What needs to be done: Extract each line from the entries below that has the string "ifade" in it.

Saved data entries:
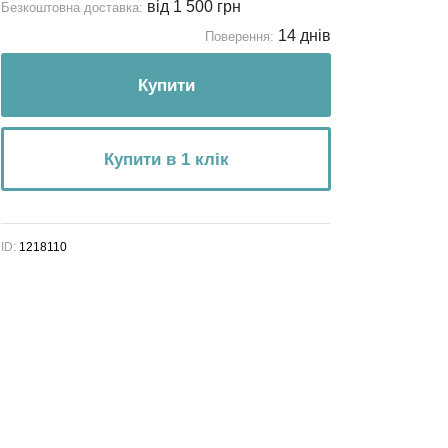
від 1 500 грн
Безкоштовна доставка:
14 днів
Поверення:
Купити
Купити в 1 клік
ID:
1218110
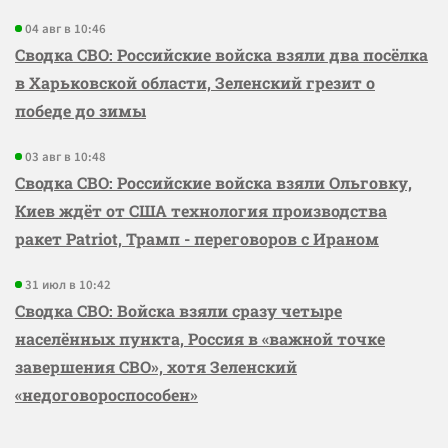
04 авг в 10:46
Сводка СВО: Российские войска взяли два посёлка
в Харьковской области, Зеленский грезит о
победе до зимы
03 авг в 10:48
Сводка СВО: Российские войска взяли Ольговку,
Киев ждёт от США технология производства
ракет Patriot, Трамп - переговоров с Ираном
31 июл в 10:42
Сводка СВО: Войска взяли сразу четыре
населённых пункта, Россия в «важной точке
завершения СВО», хотя Зеленский
«недоговороспособен»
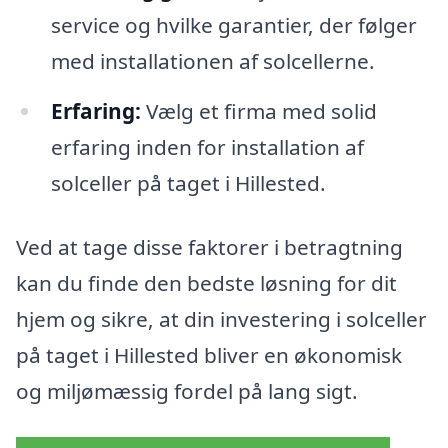
service og hvilke garantier, der følger
med installationen af solcellerne.
Erfaring:
Vælg et firma med solid
erfaring inden for installation af
solceller på taget i Hillested.
Ved at tage disse faktorer i betragtning
kan du finde den bedste løsning for dit
hjem og sikre, at din investering i solceller
på taget i Hillested bliver en økonomisk
og miljømæssig fordel på lang sigt.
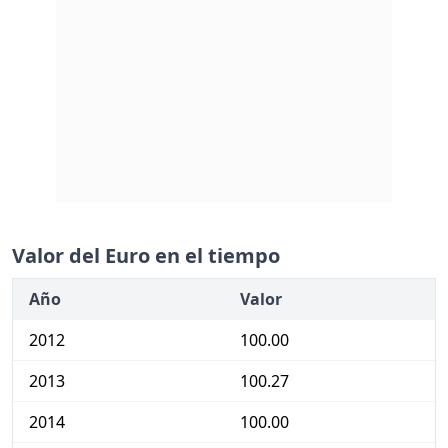
Valor del Euro en el tiempo
Año
Valor
2012
100.00
2013
100.27
2014
100.00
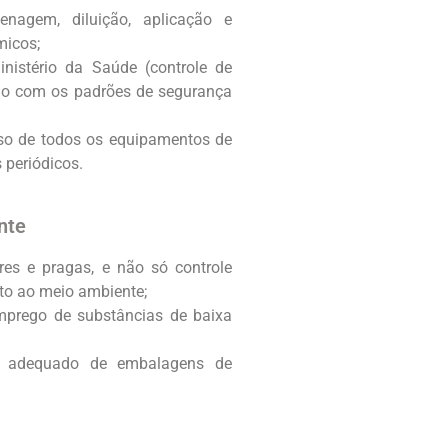
enagem, diluição, aplicação e
micos;
inistério da Saúde (controle de
rdo com os padrões de segurança
so de todos os equipamentos de
 periódicos.
nte
ores e pragas, e não só controle
to ao meio ambiente;
mprego de substâncias de baixa
te adequado de embalagens de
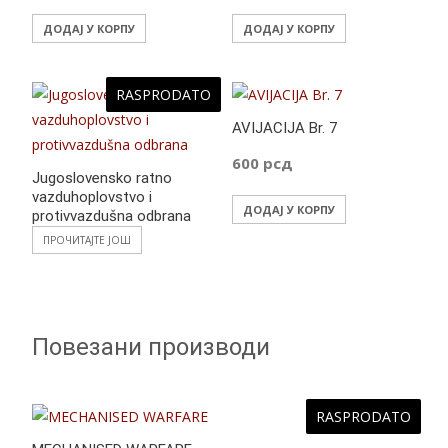
ДОДАЈ У КОРПУ
ДОДАЈ У КОРПУ
RASPRODATO
AVIJACIJA Br. 7
600
рсд
Jugoslovensko ratno
vazduhoplovstvo i
ДОДАЈ У КОРПУ
protivvazdušna odbrana
ПРОЧИТАЈТЕ ЈОШ
Повезани производи
RASPRODATO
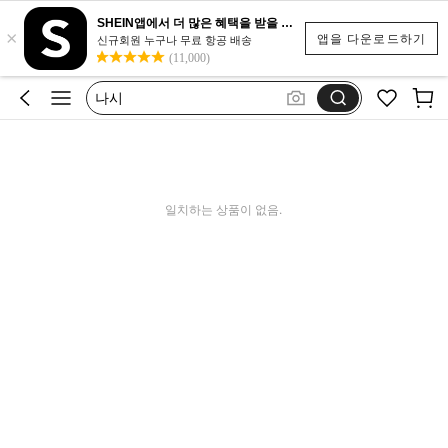
수영복
SHEIN앱에서 더 많은 혜택을 받을 수 있어요.
×
linha premium shein
앱을 다운로드하기
신규회원 누구나 무료 항공 배송
(11,000)
나시
원피스
비키니
수영복
linha premium shein
일치하는 상품이 없음.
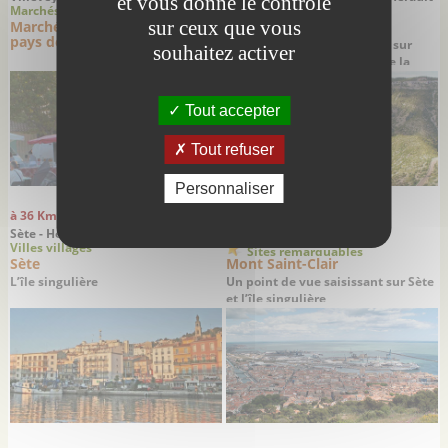
et vous donne le contrôle
Marchés Foires
Sites remarquables
sur ceux que vous
Marché des producteurs de
Cirque de Navacelles
pays de Villeveyrac
Un panorama spectaculaire sur
souhaitez activer
une surprenante création de la
nature
Tout accepter
Tout refuser
Personnaliser
à 36 Km
à 36 Km
Sète - Hérault
Sète - Hérault
Villes villages
Sites remarquables
Sète
Mont Saint-Clair
L’île singulière
Un point de vue saisissant sur Sète
et l’île singulière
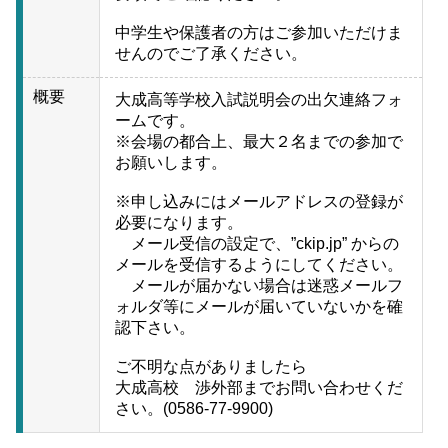
中学生や保護者の方はご参加いただけま
せんのでご了承ください。
概要
大成高等学校入試説明会の出欠連絡フォ
ームです。
※会場の都合上、最大２名までの参加で
お願いします。
※申し込みにはメールアドレスの登録が
必要になります。
メール受信の設定で、”ckip.jp” からの
メールを受信するようにしてください。
メールが届かない場合は迷惑メールフ
ォルダ等にメールが届いていないかを確
認下さい。
ご不明な点がありましたら
大成高校 渉外部までお問い合わせくだ
さい。(0586-77-9900)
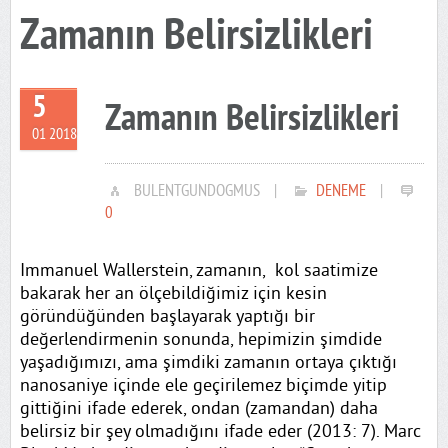
Zamanın Belirsizlikleri
5
Zamanın Belirsizlikleri
01 2018
BULENTGUNDOGMUS
|
DENEME
|
0
Immanuel Wallerstein, zamanın, kol saatimize
bakarak her an ölçebildiğimiz için kesin
göründüğünden başlayarak yaptığı bir
değerlendirmenin sonunda, hepimizin şimdide
yaşadığımızı, ama şimdiki zamanın ortaya çıktığı
nanosaniye içinde ele geçirilemez biçimde yitip
gittiğini ifade ederek, ondan (zamandan) daha
belirsiz bir şey olmadığını ifade eder (2013: 7). Marc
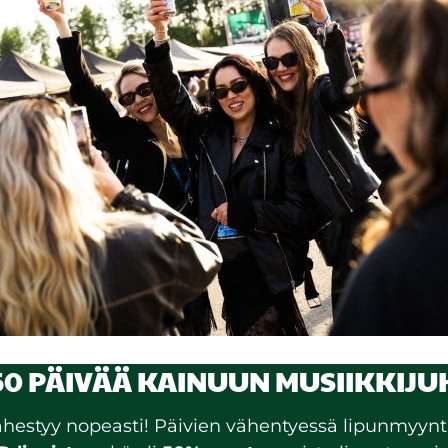
 50 PÄIVÄÄ KAINUUN MUSIIKKIJUH
estyy nopeasti! Päivien vähentyessä lipunmyyntik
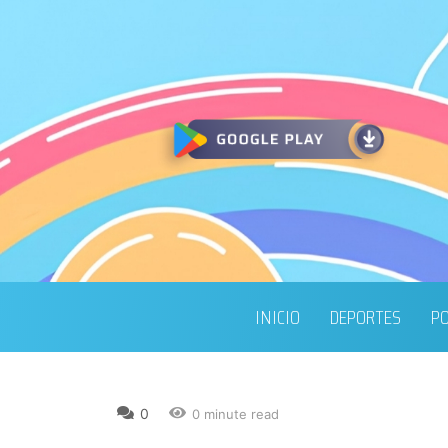
INICIO
DEPORTES
PO
0
0 minute read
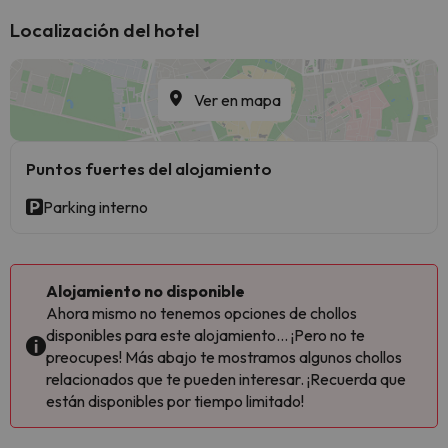
Localización del hotel
Ver en mapa
Puntos fuertes del alojamiento
Parking interno
Alojamiento no disponible
Ahora mismo no tenemos opciones de chollos
disponibles para este alojamiento... ¡Pero no te
preocupes! Más abajo te mostramos algunos chollos
relacionados que te pueden interesar. ¡Recuerda que
están disponibles por tiempo limitado!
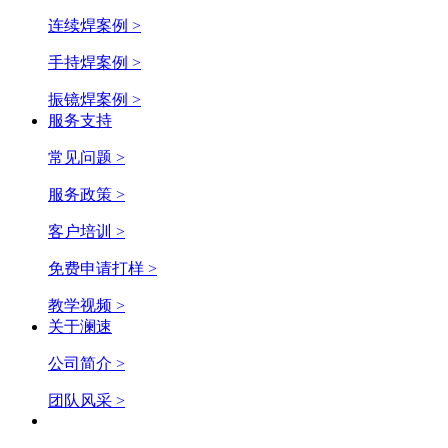
连续焊案例 >
手持焊案例 >
振镜焊案例 >
服务支持
常见问题 >
服务政策 >
客户培训 >
免费申请打样 >
教学视频 >
关于澜速
公司简介 >
团队风采 >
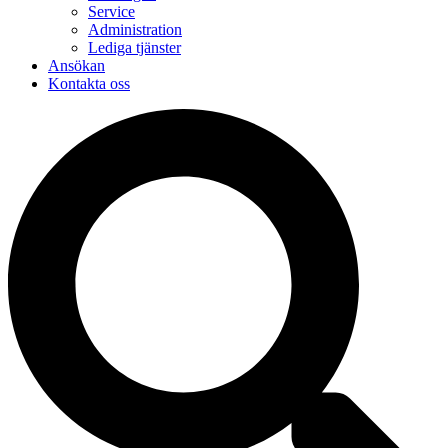
Service
Administration
Lediga tjänster
Ansökan
Kontakta oss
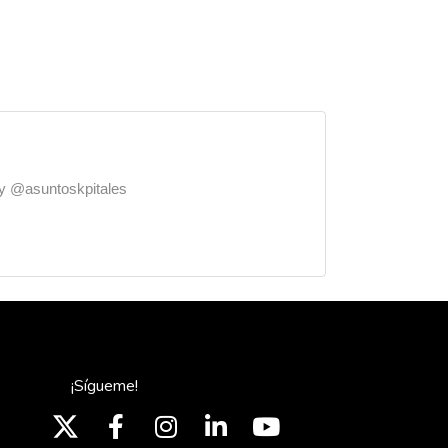
o y @asuntoskpitales
¡Sígueme!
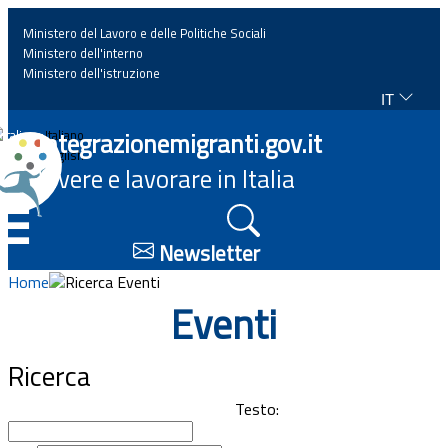
Ministero del Lavoro e delle Politiche Sociali
Ministero dell'interno
Ministero dell'istruzione
IT
Home
Integrazionemigranti.gov.it
Italiano
English
Vivere e lavorare in Italia
News
☰
Approfondimenti
Newsletter
Home
Ricerca Eventi
Eventi
Eventi
Normativa
Ricerca
Progetti
Testo:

Exercise output:
gittiğini ifade ederek, ondan (zamandan) daha
belirsiz bir şey olmadığını ifade eder (2013: 7). Marc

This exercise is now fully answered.